Supplied information Start Marker

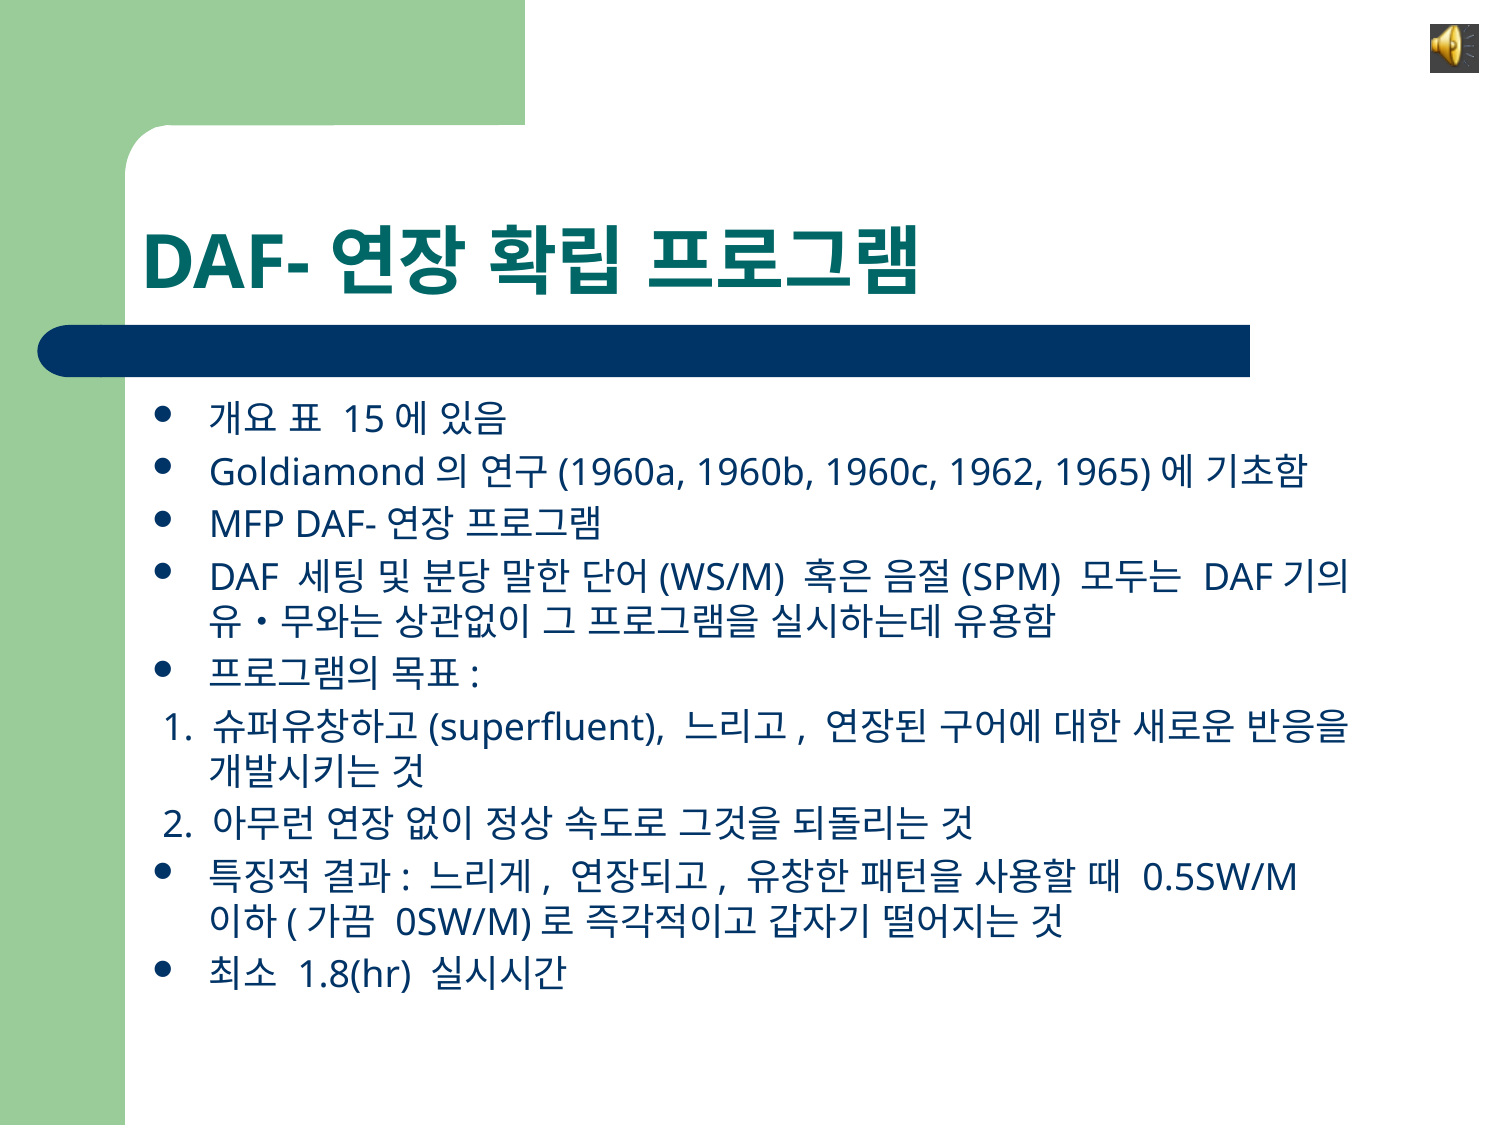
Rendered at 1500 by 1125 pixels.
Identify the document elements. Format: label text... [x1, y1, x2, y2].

picture [1429, 23, 1480, 74]
title DAF-연장 확립 프로그램 [124, 124, 1426, 313]
list 개요 표 15에 있음 Goldiamond의 연구(1960a, 1960b, 1960c, 1962, 1965)에 기초함 MFP DAF-연장 프로그램 DAF 세팅 및 분당 말한 단어(WS/M) 혹은 음절(SPM) 모두는 DAF기의 유・무와는 상관없이 그 프로그램을 실시하는데 유용함 프로그램의 목표: 1. 슈퍼유창하고(superfluent), 느리고, 연장된 구어에 대한 새로운 반응을 개발시키는 것 2. 아무런 연장 없이 정상 속도로 그것을 되돌리는 것 특징적 결과: 느리게, 연장되고, 유창한 패턴을 사용할 때 0.5SW/M 이하(가끔 0SW/M)로 즉각적이고 갑자기 떨어지는 것 최소 1.8(hr) 실시시간 [137, 387, 1400, 999]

Supplied information End Marker

What to produce – Print every record exactly, without the pictures.

Solution below –
Rendered at 1500 by 1125 pixels.
Identify the document elements. Format: label text... [x1, y1, x2, y2].

picture [1429, 23, 1480, 74]
title DAF-연장 확립 프로그램 [124, 124, 1426, 313]
list 개요 표 15에 있음 Goldiamond의 연구(1960a, 1960b, 1960c, 1962, 1965)에 기초함 MFP DAF-연장 프로그램 DAF 세팅 및 분당 말한 단어(WS/M) 혹은 음절(SPM) 모두는 DAF기의 유・무와는 상관없이 그 프로그램을 실시하는데 유용함 프로그램의 목표: 1. 슈퍼유창하고(superfluent), 느리고, 연장된 구어에 대한 새로운 반응을 개발시키는 것 2. 아무런 연장 없이 정상 속도로 그것을 되돌리는 것 특징적 결과: 느리게, 연장되고, 유창한 패턴을 사용할 때 0.5SW/M 이하(가끔 0SW/M)로 즉각적이고 갑자기 떨어지는 것 최소 1.8(hr) 실시시간 [137, 387, 1400, 999]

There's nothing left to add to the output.